──────── KUTIPAN DOKUMEN ────────

SIKKA, KILAS24.COM– Pendapat menarik dilontarkan salah seorang misionaris, asal Sikka, Flores Nusa Tenggara Timur. Tampil pada MBC Talkshow yang bertajuk ” Covid-19 Pemicu KDRT, Romo, John Eo Towa, Pr mengatakan di tengah
pandemi Covid -19 semua aktifitas dilakukan dari rumah. Situasi kata
Direktur Puspas Keuskupan Maumere, bisa dimanfaatkan bagi keluarga yang retak sebagai momen rekonsiliasi.
“Tetapi jika salah satu dari suami atau istri tidak mampu menjalin komunikasi dengan baik dan juga tidak menjadikan masa pandemi sebagai kesempatan untuk bertobat, bagaimana keluarga itu akan harmonis? papar Romo John.
Romo John mengakui masalahnya tidak semua orang punya kesadaran bersama untuk rekonsiliasi dan menyadari tujuan hidup perkawinan adalah mencapai kebahagiaan.
Imam projo yang pernah mengikuti kursus psikopastoral di Manila Filipina ini mengatakan menjaga harmonisasi dalam keluarga
perlu membangun dialog dalam keluarga.
“Setiap anggota keluarga suami, istri dan anak mengekspresikan dirinya dengan saling mendengarkan satu sama lain,”ujarnya.
Talk Show yang diselenggarakan, Dinas Pengendalian Penduduk dan Keluarga Berencana Pemberdayaan Perempuan dan Perlindungan Anak kabupaten Sikka di Hotel Resort Capa Maumere, Jumat pekan lalu ini menyentil soal kekerasan dalam
rumah tangga.
Menurut Pater John, masalah Kekerasan Dalam Rumah Tangga ( KDRT) sangat kompleks, termasuk hal ekonomi bukan sstu – satunya pemicu. Faktor lain bisa disebabkan komunikasi yang rusak, tidak akrab dan tidak harmonis dalam keluarga.
Lebih lanjut dikatakan, peluang terjadinya kekerasan dalam rumah tangga, bisa juga disebabkan lantaran salah satu pihak merasa lebih berkuasa ( power), menang sendiri.
“Perlu ada kerendahan hati untuk saling memaafkan, membangun kembali komunikasi yang harmonis antara suami, istri dan anak,”tandasnya.
Koordinator Divisi Perempuan Tim Relawan Untuk Kemanusiaan ( TRUK) Suster Eustochia, SSpS mengatakan sejak 2010, hingga kini angka korban kekerasan dalam rumah tangga, mencapai 2410. Angkat tersebut termasuk korban kekerasan seksual, penelantaran dan perdagangan orang.

────────

■ TUGAS LATIHAN ■
A. Menurut kutipan dokumen, di mana talk show tentang KDRT itu diselenggarakan?
B. Jenis korban apa saja yang disebut dalam kutipan dokumen sebagai bagian dari angka 2410?
C. Kutip dengan tepat bagian kutipan dokumen yang dimulai dari "SIKKA, KILAS24.COM– Pendapat" dan berakhir pada "papar Romo John.".
Daftar di bawah ini tidak berkaitan dengan kutipan dokumen.

──────── DAFTAR YANG DISEDIAKAN ────────

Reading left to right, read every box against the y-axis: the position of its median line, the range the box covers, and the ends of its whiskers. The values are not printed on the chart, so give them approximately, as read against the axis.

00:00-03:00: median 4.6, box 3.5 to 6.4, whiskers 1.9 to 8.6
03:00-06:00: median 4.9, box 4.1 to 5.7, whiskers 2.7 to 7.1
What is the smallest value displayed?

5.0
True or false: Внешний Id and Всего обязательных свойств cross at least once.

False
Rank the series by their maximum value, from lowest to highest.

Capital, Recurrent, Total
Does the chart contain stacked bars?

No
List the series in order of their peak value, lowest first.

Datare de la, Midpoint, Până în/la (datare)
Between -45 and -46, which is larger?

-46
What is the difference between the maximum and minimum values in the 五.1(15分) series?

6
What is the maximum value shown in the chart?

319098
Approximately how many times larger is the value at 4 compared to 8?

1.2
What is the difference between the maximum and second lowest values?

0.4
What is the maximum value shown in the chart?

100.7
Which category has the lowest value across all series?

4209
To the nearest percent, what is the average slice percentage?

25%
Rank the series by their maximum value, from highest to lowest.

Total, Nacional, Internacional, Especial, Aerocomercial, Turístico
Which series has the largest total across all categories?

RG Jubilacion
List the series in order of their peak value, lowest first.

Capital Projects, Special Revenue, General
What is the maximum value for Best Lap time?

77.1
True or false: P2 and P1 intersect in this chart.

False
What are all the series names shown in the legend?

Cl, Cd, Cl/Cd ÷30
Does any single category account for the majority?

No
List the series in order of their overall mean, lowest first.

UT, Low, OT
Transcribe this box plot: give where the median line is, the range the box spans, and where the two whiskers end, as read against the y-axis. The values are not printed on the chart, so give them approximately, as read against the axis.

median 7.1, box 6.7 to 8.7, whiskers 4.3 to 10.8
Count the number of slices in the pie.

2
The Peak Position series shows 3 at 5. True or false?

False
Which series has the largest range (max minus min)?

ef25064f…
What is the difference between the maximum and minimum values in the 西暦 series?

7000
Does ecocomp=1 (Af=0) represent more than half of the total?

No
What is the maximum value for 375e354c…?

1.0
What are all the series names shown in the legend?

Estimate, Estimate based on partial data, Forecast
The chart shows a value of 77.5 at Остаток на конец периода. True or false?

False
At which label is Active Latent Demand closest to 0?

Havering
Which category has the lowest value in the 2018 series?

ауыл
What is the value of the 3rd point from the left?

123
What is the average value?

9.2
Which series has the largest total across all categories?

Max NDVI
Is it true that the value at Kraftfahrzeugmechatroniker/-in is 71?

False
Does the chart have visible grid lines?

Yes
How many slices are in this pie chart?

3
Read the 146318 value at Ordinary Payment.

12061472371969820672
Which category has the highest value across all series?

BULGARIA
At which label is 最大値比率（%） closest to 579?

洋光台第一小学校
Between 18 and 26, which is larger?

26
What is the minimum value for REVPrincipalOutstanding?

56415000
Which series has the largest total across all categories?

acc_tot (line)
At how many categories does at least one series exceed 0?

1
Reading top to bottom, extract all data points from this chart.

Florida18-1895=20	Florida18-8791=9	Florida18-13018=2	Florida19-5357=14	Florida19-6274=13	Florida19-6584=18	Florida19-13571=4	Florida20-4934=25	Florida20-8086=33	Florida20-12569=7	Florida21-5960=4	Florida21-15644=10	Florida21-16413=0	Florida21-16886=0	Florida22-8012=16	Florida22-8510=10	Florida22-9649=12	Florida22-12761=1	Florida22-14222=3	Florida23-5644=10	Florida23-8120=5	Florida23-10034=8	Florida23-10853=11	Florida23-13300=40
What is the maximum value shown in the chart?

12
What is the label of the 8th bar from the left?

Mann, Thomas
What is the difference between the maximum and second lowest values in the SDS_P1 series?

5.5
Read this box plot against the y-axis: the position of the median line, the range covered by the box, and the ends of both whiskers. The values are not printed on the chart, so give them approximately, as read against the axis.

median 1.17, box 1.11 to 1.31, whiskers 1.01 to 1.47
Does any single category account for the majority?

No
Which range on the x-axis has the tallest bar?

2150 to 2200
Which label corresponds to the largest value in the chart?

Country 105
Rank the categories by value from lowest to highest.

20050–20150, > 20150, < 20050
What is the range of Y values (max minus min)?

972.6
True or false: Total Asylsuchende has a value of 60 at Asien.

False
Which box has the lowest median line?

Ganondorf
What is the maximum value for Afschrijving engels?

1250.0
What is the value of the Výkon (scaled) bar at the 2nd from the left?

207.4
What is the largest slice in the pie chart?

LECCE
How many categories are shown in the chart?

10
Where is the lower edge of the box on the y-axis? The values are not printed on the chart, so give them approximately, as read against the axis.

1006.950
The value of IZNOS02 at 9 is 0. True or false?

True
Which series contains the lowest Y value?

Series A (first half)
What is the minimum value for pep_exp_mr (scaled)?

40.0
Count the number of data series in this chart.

────────

■ HASIL LATIHAN ■
A. Di Hotel Resort Capa Maumere.

B. Korban kekerasan seksual, korban penelantaran, dan korban perdagangan orang.

C.
SIKKA, KILAS24.COM– Pendapat menarik dilontarkan salah seorang misionaris, asal Sikka, Flores Nusa Tenggara Timur. Tampil pada MBC Talkshow yang bertajuk ” Covid-19 Pemicu KDRT, Romo, John Eo Towa, Pr mengatakan di tengah
pandemi Covid -19 semua aktifitas dilakukan dari rumah. Situasi kata
Direktur Puspas Keuskupan Maumere, bisa dimanfaatkan bagi keluarga yang retak sebagai momen rekonsiliasi.
“Tetapi jika salah satu dari suami atau istri tidak mampu menjalin komunikasi dengan baik dan juga tidak menjadikan masa pandemi sebagai kesempatan untuk bertobat, bagaimana keluarga itu akan harmonis? papar Romo John.